I have been so impressed with these girls, lately!  I taught them the proper way to empty and fill the dishwasher and they all work together and do it quickly and cheerfully. I think working together like that really helps promote a good attitude, but I know the importance of developing independent work habits. Lack of motivation is a big stumbling block in that area! I've noticed a change in their overall attitudes, though, when it comes to taking initiative and helping without being asked to do things. I carry a water bottle around wherever I go and am constantly emptying and filling it. Ember (7) watches me like a hawk sometimes and waits for me to take that last sip. She'll rush over, grab it, and fill it up for me. She'll even put ice in it! She sometimes likes to try and do it secretly and surprise me with a full bottle. It's so sweet! It's often a race between Bekah (9) and Ember to see who can get to the water bottle first. I do wish they'd do more things like that for each other, though.
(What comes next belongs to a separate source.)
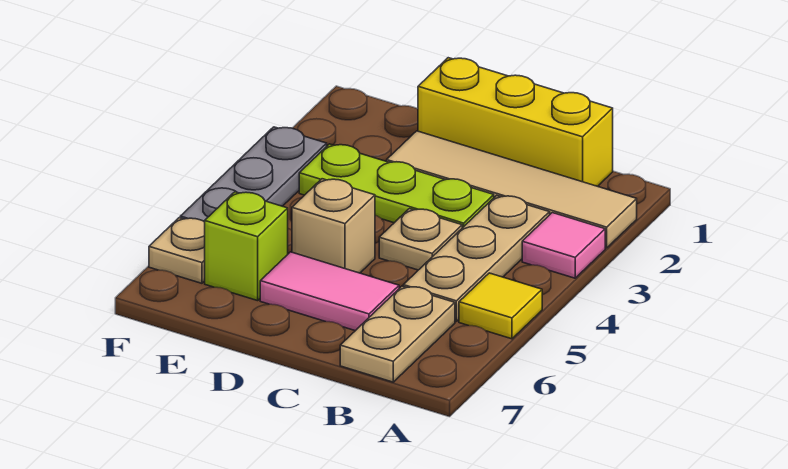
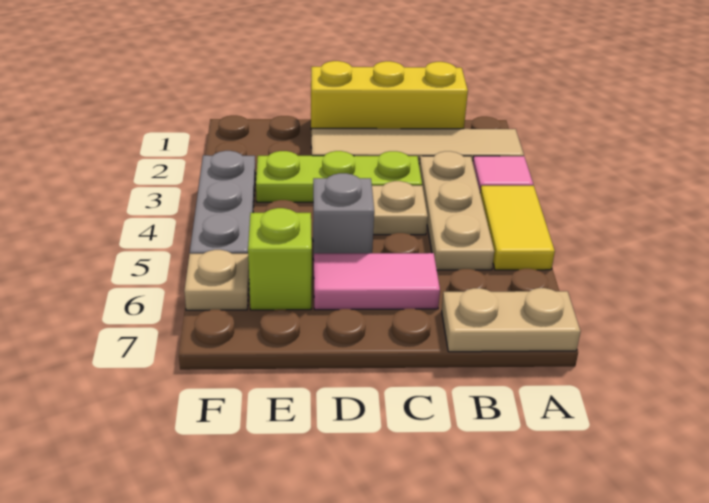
yellow 1x1 tile [459,273,542,339] -> yellow 1x2 tile [480,186,555,270]
tan 1x2 plate [340,286,455,382] -> tan 1x2 plate turned to [442,288,581,352]
tan 1x1 brick [292,179,375,273] -> grey 1x1 brick [313,173,374,260]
They're pretty good to each other, too, despite the fact that they practice their cat fighting skills every day. If I or Nathan has one child with us we occasionally get a little treat. Whichever girl we have usually either saves it to divide it with her sisters, or makes sure we get enough of whatever it is for the other two.
I think the slightly bigger garden this year will be both hard on us work wise, and really good for us in so many ways. Bring on the weeds!